I think they will be very useful discussions because they are very important and clearly the reimbursement environment is a continual change. So we will be prepared for that but I think it is a little early as yet to have done that beyond some of the market research we have done to basically confirm that this is an area that we are able to price with some degree of flexibility.

Your second question in terms of the profile of the patients we expect to have in this trial. As Anne-Marie said, they needed to have failed just one prior therapy. Almost always that is at least a steroid. And we expect patients who have failed other things as well within the trial for sure, but we don't know exactly that until we unblind the data later this month. But we will provide the background when we release the results later this month.

Do you think you will have an opportunity to request priority review when you file your NDA? And do you think you will be dependent on the degree of benefit that you will see in the phase 3 study?

No. The answer is no to both. We're now in the situation of priority review, and the FDA will review the totality of the data somewhat independently of how significant the effect is.

(Operator Instructions) Eun Yang with Jefferies.

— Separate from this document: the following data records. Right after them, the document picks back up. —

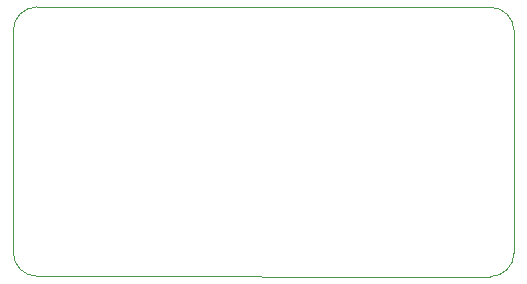
<source format=gbr>
%TF.GenerationSoftware,KiCad,Pcbnew,(7.0.0-0)*%
%TF.CreationDate,2024-02-02T16:24:01+09:00*%
%TF.ProjectId,A2Dead-Test-Switcher_V1.2_OS.kicad_X8_pcb,41324465-6164-42d5-9465-73742d537769,rev?*%
%TF.SameCoordinates,Original*%
%TF.FileFunction,Profile,NP*%
%FSLAX46Y46*%
G04 Gerber Fmt 4.6, Leading zero omitted, Abs format (unit mm)*
G04 Created by KiCad (PCBNEW (7.0.0-0)) date 2024-02-02 16:24:01*
%MOMM*%
%LPD*%
G01*
G04 APERTURE LIST*
%TA.AperFunction,Profile*%
%ADD10C,0.100000*%
%TD*%
%TA.AperFunction,Profile*%
%ADD11C,0.050000*%
%TD*%
G04 APERTURE END LIST*
D10*
X103054700Y-138844500D02*
X141407700Y-138869500D01*
D11*
X143437700Y-118086500D02*
X143439700Y-136837500D01*
D10*
X101022700Y-136812500D02*
G75*
G03*
X103054700Y-138844500I2032000J0D01*
G01*
X101022700Y-130391500D02*
X101020700Y-118061500D01*
X143437700Y-118086500D02*
G75*
G03*
X141405700Y-116054500I-2032000J0D01*
G01*
X103052700Y-116029500D02*
G75*
G03*
X101020700Y-118061500I0J-2032000D01*
G01*
D11*
X103052700Y-116029500D02*
X141405700Y-116054500D01*
D10*
X141407700Y-138869500D02*
G75*
G03*
X143439700Y-136837500I0J2032000D01*
G01*
X101022700Y-130391500D02*
X101022700Y-136812500D01*
M02*

</source>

So, you have about $15 million from the offering agreement. Are you planning to exercise in the coming months?

You're correct; we do have $15 million left on the ATM we have with Cantor. And as you note, we did draw on that last quarter. We haven't used it in July or do we probably intend to use before the Phase 3 data. And that's pretty much the focus and the guidance we can give.

Thank you. At this time, I am showing no further questions. I would like to turn the call back over to Mr. Rodriguez for closing remarks.

Thank you. And I appreciate your questions. We appreciate your continued interest in Rigel and what we are doing here and we look forward to keeping you up to date on our progress and, obviously, we will see you at the end of this month.

Ladies and gentlemen, thank you for your participation in today's conference. This does conclude the program. You may all disconnect.